The U.S. Forest Service cannot afford to maintain its existing road and trail system, and the problem is only going to get worse, given the belt-tightening that will no doubt take place as Congress crafts a new and austere federal budget. Opening up the backcountry to more road building and more development is a bad economic decision that would further burden federal agencies with construction and maintenance costs.

The Wilderness and Roadless Area Release Act bills strike at the heart of our hunting and fishing culture, and would degrade intact fish and game habitat that makes hunting and angling on public lands possible today. Hunters and anglers know the best opportunities begin where the road ends. Let’s keep the end of the road where it is. Let’s keep our public lands, and the access to them, intact for the next generation of hunters and anglers.

Please write your federal delegation and ask them not to support these bills and to safeguard vital fish and game habitat, and our right to hunt and fish on lands belonging to every American.

LEW EVANS

Palisade

Wall Street, not Main, controls Washington, D.C.

According to several major news sources during the past few days, Americans are fed up with our dysfunctional government in Washington, D.C. I am one of those Americans.

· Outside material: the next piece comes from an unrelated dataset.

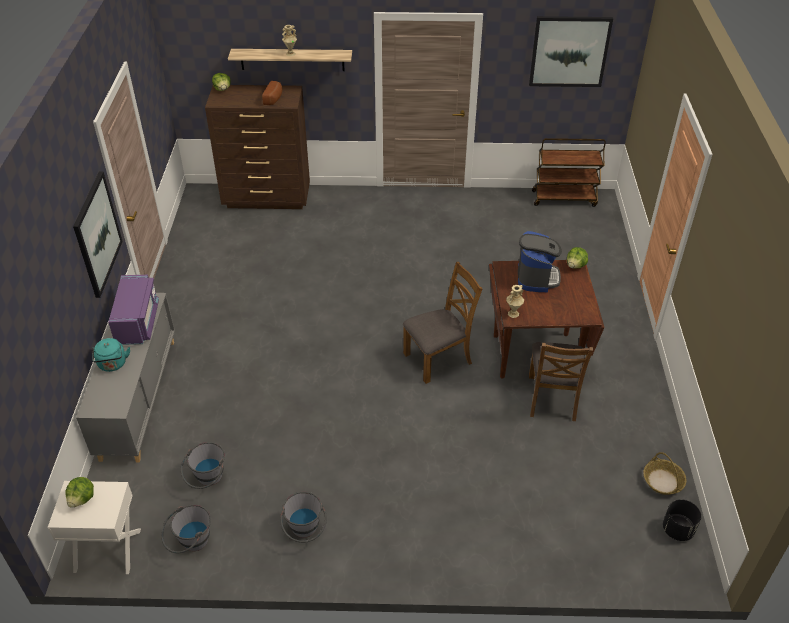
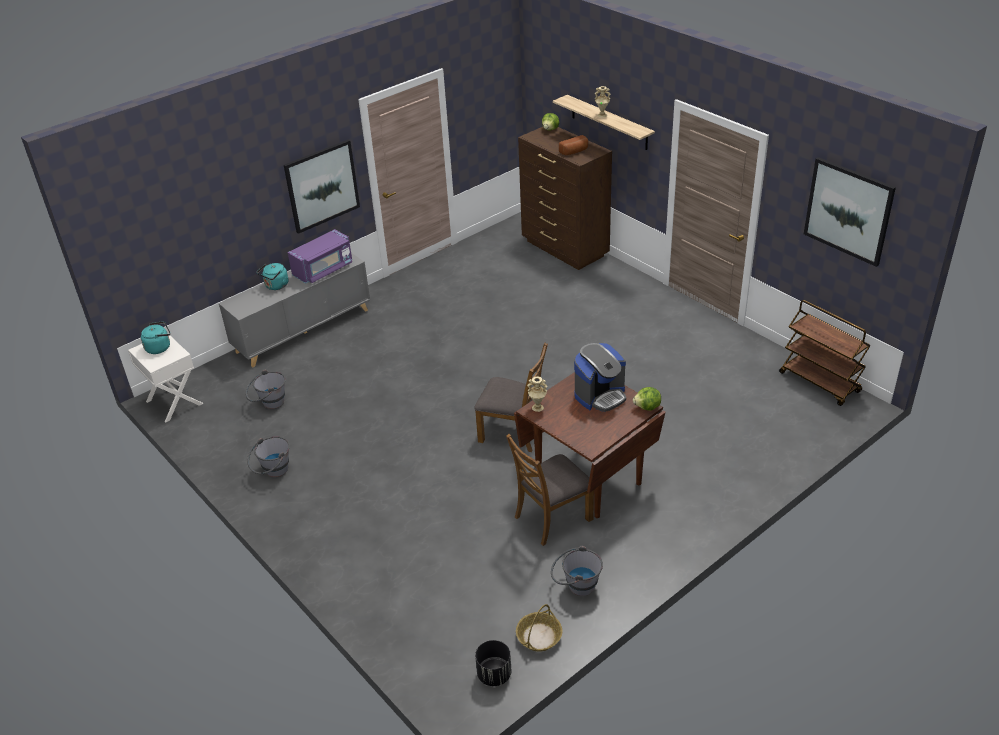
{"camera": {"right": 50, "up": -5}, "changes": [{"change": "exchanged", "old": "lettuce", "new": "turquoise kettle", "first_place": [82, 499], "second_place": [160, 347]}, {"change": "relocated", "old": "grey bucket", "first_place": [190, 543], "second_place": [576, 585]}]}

The debt ceiling debate is an embarrassment to the world. Congress and the presidency have definitely developed a permanent pattern of inaction and indecision during the past two years. Now, Wall Street is worried about the government not spending enough money. Wall Street wants a bulging government budget and a cheap dollar.

The current debate reflects the stranglehold that Wall Street has on members of Congress and President Obama. Obama took substantial campaign contributions from Wall Street in the 2008 campaign.

Even if there is a so-called default today, there would be little impact to the Wall Street economy. Treasury Secretary Tim Geithner and Federal Reserve Chairman Ben Bernacke do whatever Wall Street wants. Example: Bernacke purchases $600 billion in bonds this year without any governmental approvals. Who got the commission on that big sale?

Wall Street is not the economy of Main Street Americans. The Main Street economy is not doing very well.  Now, the price of gas is going back up. The price of food is going up again. If we had a compassionate president, he could freeze the price of gasoline, bread, butter, milk and other crucial food items. If he was compassionate, he could freeze the price of health insurance premiums and the cost of medical bills.

What do the president and Congress care? He and the majority of Congress are confirmed millionaires. The president and Congress meet in secret to plan the fate of Main Street America.

Every American should be concerned by the secrecy of discussions about Social Security, Medicare and Medicaid.  I don’t hear them talking about cutting the budget for the endless wars and foreign aid. We need to find candidates who have the compassion for Main Street America and no ties to Wall Street.